═════ Entries
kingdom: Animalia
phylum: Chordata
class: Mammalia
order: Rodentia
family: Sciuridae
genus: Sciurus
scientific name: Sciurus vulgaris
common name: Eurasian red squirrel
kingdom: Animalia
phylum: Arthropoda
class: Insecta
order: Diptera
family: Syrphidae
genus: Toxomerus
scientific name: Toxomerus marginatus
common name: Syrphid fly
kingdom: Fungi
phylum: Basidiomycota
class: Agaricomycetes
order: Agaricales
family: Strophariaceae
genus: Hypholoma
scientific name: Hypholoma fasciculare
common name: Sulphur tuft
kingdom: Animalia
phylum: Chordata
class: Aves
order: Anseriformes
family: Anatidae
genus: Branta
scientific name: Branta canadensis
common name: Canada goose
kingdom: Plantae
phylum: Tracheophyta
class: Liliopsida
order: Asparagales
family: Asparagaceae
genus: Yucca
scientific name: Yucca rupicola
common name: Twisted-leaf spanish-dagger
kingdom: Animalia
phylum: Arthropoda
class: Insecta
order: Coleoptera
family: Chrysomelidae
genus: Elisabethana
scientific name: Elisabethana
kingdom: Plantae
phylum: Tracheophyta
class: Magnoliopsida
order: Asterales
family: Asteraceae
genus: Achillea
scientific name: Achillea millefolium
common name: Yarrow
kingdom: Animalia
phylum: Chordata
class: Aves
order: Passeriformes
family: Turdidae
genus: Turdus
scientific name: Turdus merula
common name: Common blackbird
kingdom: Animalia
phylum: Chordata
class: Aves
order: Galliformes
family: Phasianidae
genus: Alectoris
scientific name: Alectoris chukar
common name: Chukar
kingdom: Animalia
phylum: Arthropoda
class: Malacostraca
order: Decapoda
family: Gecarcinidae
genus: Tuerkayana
══════════
Print all of the data above line by line, keeping every word, spelling, and punctuation mark unchanged.

> **Response to this task**:
kingdom: Animalia
phylum: Chordata
class: Mammalia
order: Rodentia
family: Sciuridae
genus: Sciurus
scientific name: Sciurus vulgaris
common name: Eurasian red squirrel
kingdom: Animalia
phylum: Arthropoda
class: Insecta
order: Diptera
family: Syrphidae
genus: Toxomerus
scientific name: Toxomerus marginatus
common name: Syrphid fly
kingdom: Fungi
phylum: Basidiomycota
class: Agaricomycetes
order: Agaricales
family: Strophariaceae
genus: Hypholoma
scientific name: Hypholoma fasciculare
common name: Sulphur tuft
kingdom: Animalia
phylum: Chordata
class: Aves
order: Anseriformes
family: Anatidae
genus: Branta
scientific name: Branta canadensis
common name: Canada goose
kingdom: Plantae
phylum: Tracheophyta
class: Liliopsida
order: Asparagales
family: Asparagaceae
genus: Yucca
scientific name: Yucca rupicola
common name: Twisted-leaf spanish-dagger
kingdom: Animalia
phylum: Arthropoda
class: Insecta
order: Coleoptera
family: Chrysomelidae
genus: Elisabethana
scientific name: Elisabethana
kingdom: Plantae
phylum: Tracheophyta
class: Magnoliopsida
order: Asterales
family: Asteraceae
genus: Achillea
scientific name: Achillea millefolium
common name: Yarrow
kingdom: Animalia
phylum: Chordata
class: Aves
order: Passeriformes
family: Turdidae
genus: Turdus
scientific name: Turdus merula
common name: Common blackbird
kingdom: Animalia
phylum: Chordata
class: Aves
order: Galliformes
family: Phasianidae
genus: Alectoris
scientific name: Alectoris chukar
common name: Chukar
kingdom: Animalia
phylum: Arthropoda
class: Malacostraca
order: Decapoda
family: Gecarcinidae
genus: Tuerkayana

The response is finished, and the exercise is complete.